Boosting Punctuation Restoration with Data Generation and Reinforcement Learning

Viet Dac Lai,Abel Salinas,Hao Tan,Trung Bui,Quan Tran,Seunghyun Yoon,Hanieh Deilamsalehy,Franck Dernoncourt,Thien Huu Nguyen
2023-07-25
Abstract:Punctuation restoration is an important task in automatic speech recognition (ASR) which aim to restore the syntactic structure of generated ASR texts to improve readability. While punctuated texts are abundant from written documents, the discrepancy between written punctuated texts and ASR texts limits the usability of written texts in training punctuation restoration systems for ASR texts. This paper proposes a reinforcement learning method to exploit in-topic written texts and recent advances in large pre-trained generative language models to bridge this gap. The experiments show that our method achieves state-of-the-art performance on the ASR test set on two benchmark datasets for punctuation restoration.
Computation and Language
What problem does this paper attempt to address?
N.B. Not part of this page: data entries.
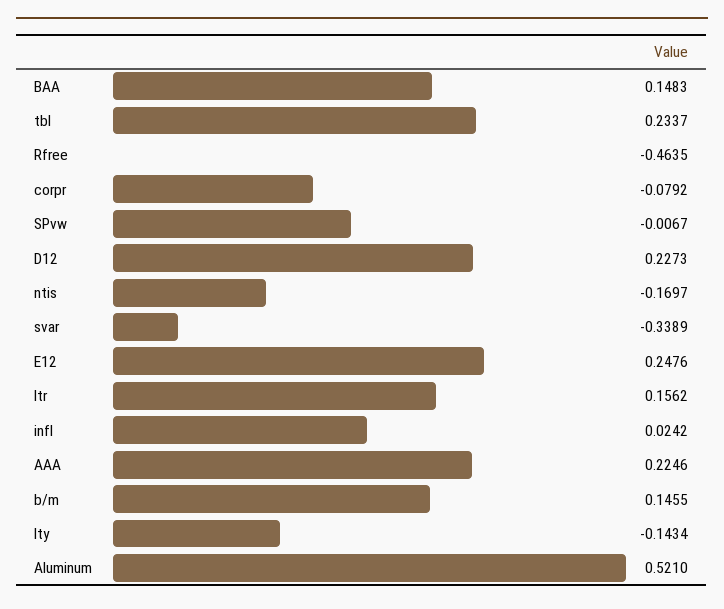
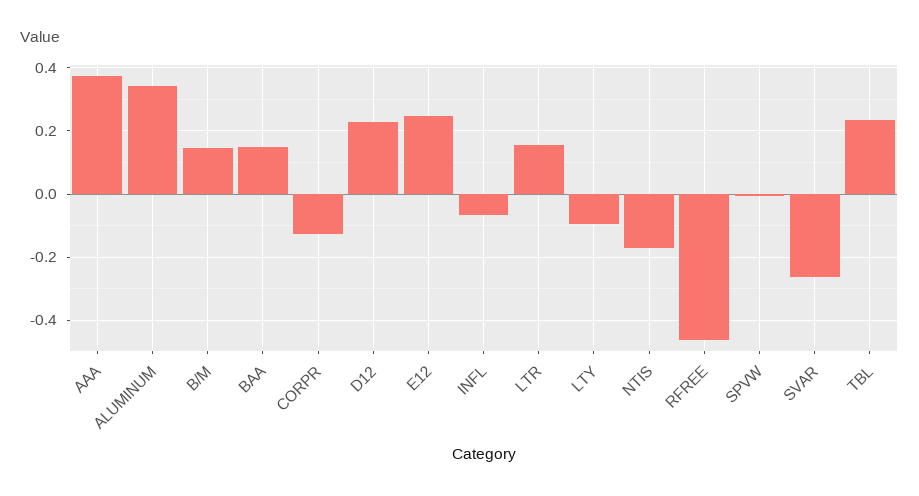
  {
    "BAA": 0.1483,
    "tbl": 0.2337,
    "Rfree": -0.4635,
-   "corpr": -0.0792,
+   "corpr": -0.12,
    "SPvw": -0.0067,
    "D12": 0.2273,
    "ntis": -0.1697,
-   "svar": -0.3389,
+   "svar": -0.26,
    "E12": 0.2476,
    "ltr": 0.1562,
-   "infl": 0.0242,
+   "infl": -0.06,
-   "AAA": 0.2246,
+   "AAA": 0.38,
    "b/m": 0.1455,
-   "lty": -0.1434,
+   "lty": -0.1,
-   "Aluminum": 0.521
+   "Aluminum": 0.34
  }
This paper attempts to solve the problem of punctuation restoration in the text generated by Automatic Speech Recognition (ASR). Specifically, the paper focuses on how to use topic - related written texts and recent large pre - trained generative language models to improve the performance of the punctuation restoration system through the reinforcement learning method. This is mainly because it is not ideal to directly use the existing written text data to train the punctuation restoration system, since there are significant differences between these written texts and the texts generated by ASR. The latter contains a large amount of noise, such as oral pauses and word errors in the transcription process. Therefore, the paper proposes a new data generation method, combined with the reinforcement learning framework, to generate large - scale, high - quality labeled data, thereby effectively improving the performance of the punctuation restoration task on the actual ASR texts.